Temperature

📖 Lesson content

Summary

Temperature is a powerful parameter that controls how creative or deterministic Claude's responses will be. Understanding how to use it effectively can dramatically improve your AI applications.

How Claude Generates Text

Before diving into temperature, it's helpful to understand Claude's text generation process. When you send Claude a prompt like "What do you think?", it goes through three phases:

Tokenization: Breaking your input into smaller chunks
Prediction: Calculating probabilities for possible next tokens
Sampling: Selecting a token based on those probabilities

In the diagram above, you can see how Claude might assign different probabilities to potential next tokens. The word "about" has a 30% chance, "would" has 20%, and so on. This process repeats for each token until the response is complete.

What Temperature Does

Temperature is a decimal value between 0 and 1 that directly influences these token selection probabilities.

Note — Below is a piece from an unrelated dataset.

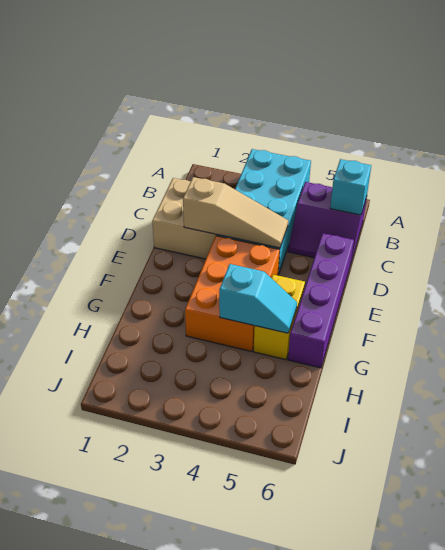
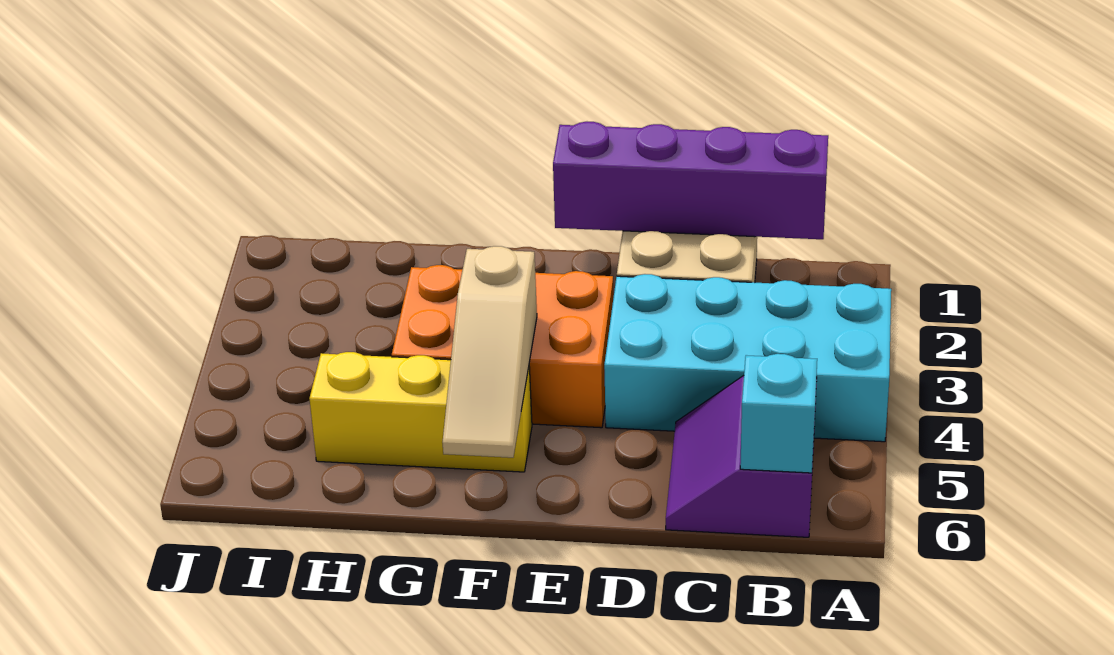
tan 1x3 slope [183,177,288,248] -> tan 1x3 slope moved to [442,246,537,458]
purple 1x4 brick [288,233,354,368] -> purple 1x4 brick moved to [553,122,828,239]
yellow 1x2 brick [254,275,305,360] -> yellow 1x3 brick [309,352,532,472]
cyan 1x2 slope [219,264,297,333] -> none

Think of it as a creativity dial:

Low temperature (near 0): Makes the highest probability token much more likely to be selected
High temperature (near 1): Distributes probability more evenly across all possible tokens

At temperature 0, Claude becomes deterministic - it will always pick the most probable token. At temperature 1, lower-probability tokens have a much better chance of being selected, leading to more creative and varied outputs.

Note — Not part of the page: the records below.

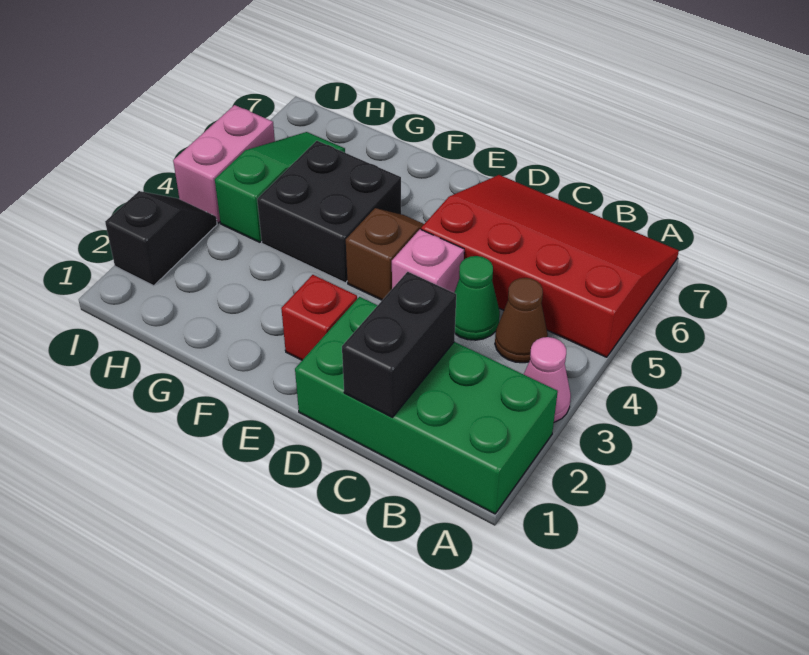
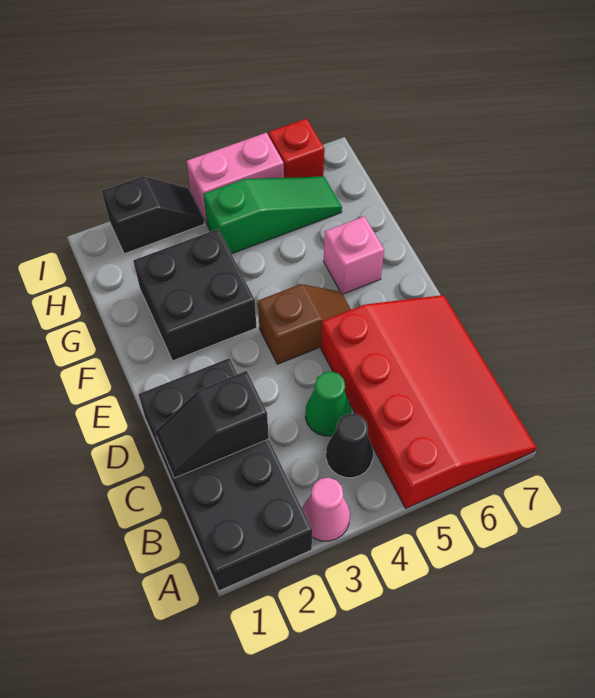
green 2x4 brick [295,297,558,514] -> black 2x4 brick [138,358,312,591]
brown 1x1 cone [495,278,548,363] -> black 1x1 cone [326,413,373,478]
black 1x2 brick [342,272,456,417] -> black 1x2 slope [155,371,269,478]
pink 1x1 brick [392,229,464,293] -> pink 1x1 brick moved to [324,216,384,294]
red 1x1 brick [281,275,357,360] -> red 1x1 brick moved to [269,118,324,178]
black 2x2 brick [257,141,401,283] -> black 2x2 brick moved to [133,229,257,361]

Temperature Ranges and Use Cases

Different tasks call for different temperature settings:

Low Temperature (0.0 - 0.3)

Factual responses
Coding assistance
Data extraction
Content moderation

Medium Temperature (0.4 - 0.7)

Summarization
Educational content
Problem-solving
Creative writing with constraints

High Temperature (0.8 - 1.0)

Brainstorming
Creative writing
Marketing content
Joke generation

Setting Temperature in Code

By default, Claude's temperature is set to 1.0, which means maximum creativity. You can override this by adding temperature to your inference configuration:

def chat(messages, system=None, temperature=1.0):
    params = {
        "modelId": model_id,
        "messages": messages,
        "inferenceConfig": {"temperature": temperature}
    }
    
    if system:
        params["system"] = [{"text": system}]
    
    response = client.converse(**params)
    return response["output"]["message"]["content"][0]["text"]

Temperature in Practice

Here's a practical example using movie idea generation. With temperature set to the default (1.0), you might get creative responses like:

"A reclusive origami master discovers her intricate paper creations come to life at night, leading her on a magical journey to save their miniature world from a mysterious shadow creature threatening to unfold their existence."

But when you set temperature to 0.0 for the same prompt, you'll consistently get more predictable responses:

"A time-traveling archaeologist must prevent ancient artifacts from being stolen by a tech billionaire who's using them to build a doomsday device that harnesses their forgotten power."

Running the low-temperature version multiple times will produce very similar responses, often with repeated themes like "time-traveling historian" or "time-traveling archaeologist."